The men were reportedly detained earlier in July in the North Caucasus republic’s capital Grozny and in the city of Shali for sharing video clips critical of Kadyrov, Kavkaz.Realii reported, citing an anonymous local source.
Earlier this month, the Novaya Gazeta newspaper published the names of 27 individuals reportedly killed by Chechen law enforcement officers in early 2017. Most of the victims are believed to have been detained as part of a sweeping anti-terror raid that began late last year.
The Memorial rights group said on Monday it had verified that 13 individuals listed in the newspaper’s report had been arrested.
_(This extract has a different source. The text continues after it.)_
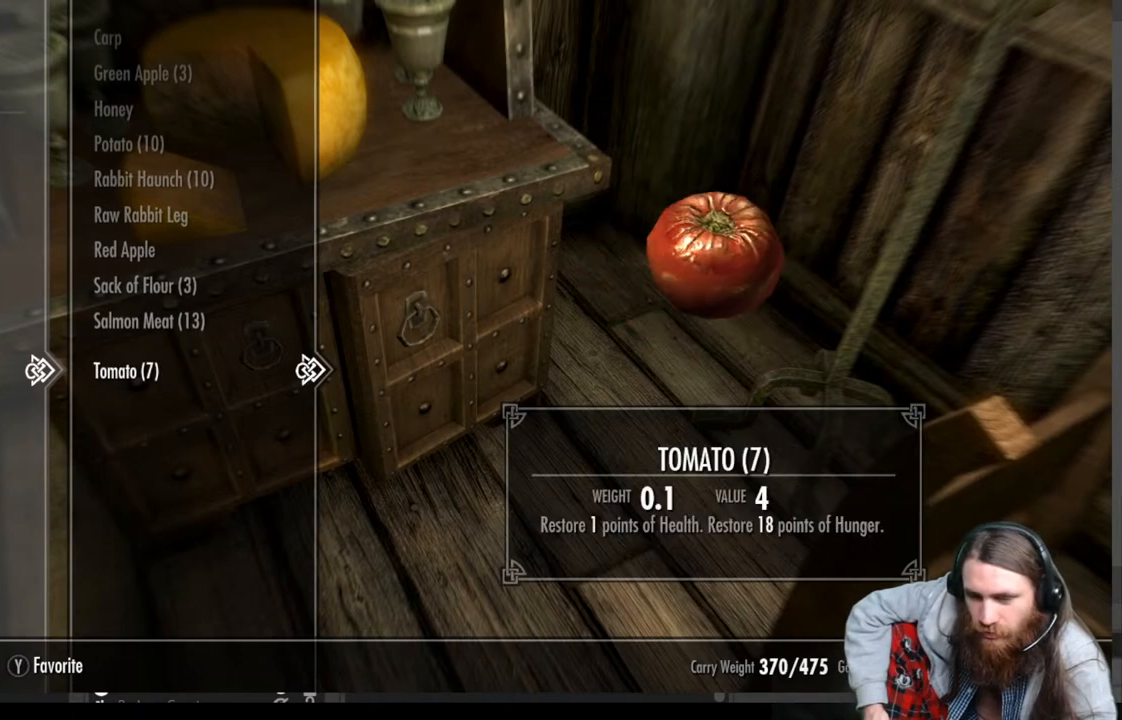
{"buttons": [], "left_stick": "center", "right_stick": "center", "events": []}
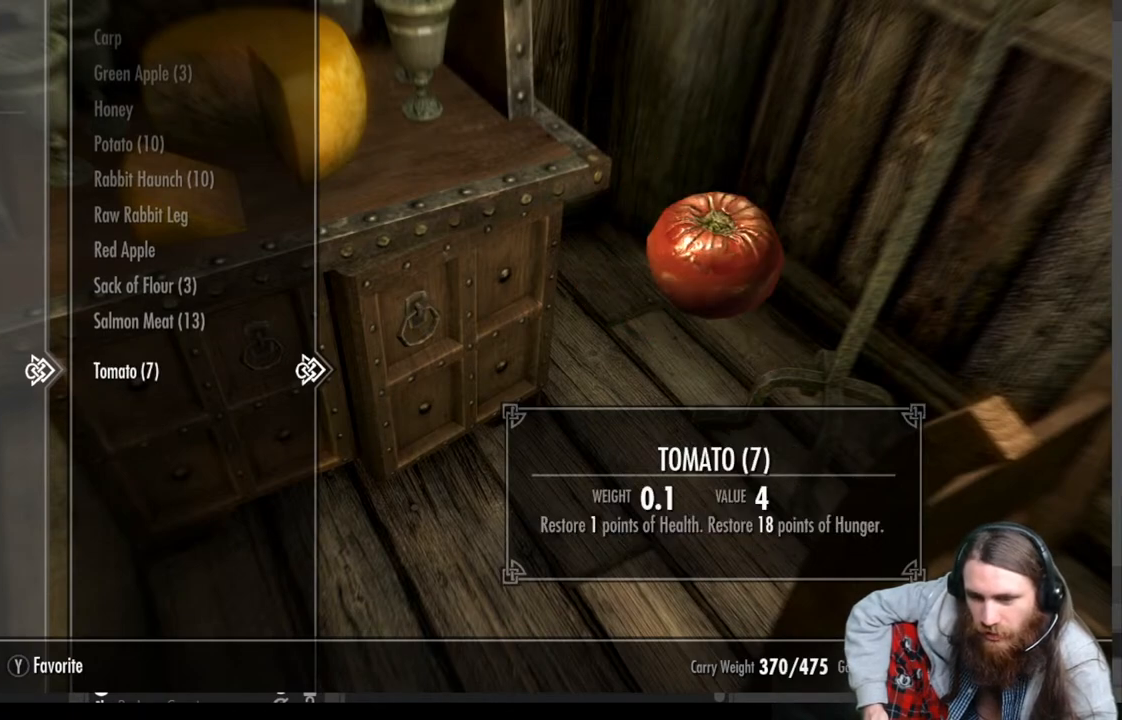
{"buttons": [], "left_stick": "center", "right_stick": "center", "events": [[100, "DPAD_UP", "down"], [233, "DPAD_UP", "up"]]}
Four died while in police detention, but nine remain unaccounted for, the group said.
“We have been corresponding with the respective Chechen agencies for six months to cast light on their fate,” the rights group said in a statement on its website. “The only way to dispel suspicion is to show those people are alive.”
A Novaya Gazeta report in April claimed that dozens of gay men in Chechnya had been held in secret prisons and tortured as part of a massive anti-gay crackdown.
Kadyrov dismissed allegations that gay men are being persecuted in Chechnya in an interview with HBO in July, saying there are no gay men in his republic. “The reports [on the persecution of gay men in Chechnya] are nonsense,” Kadyrov told the interviewer. “We don’t have any gays.”
In the same interview, he called for ridding his region of gay people “to purify the [nation’s] blood.”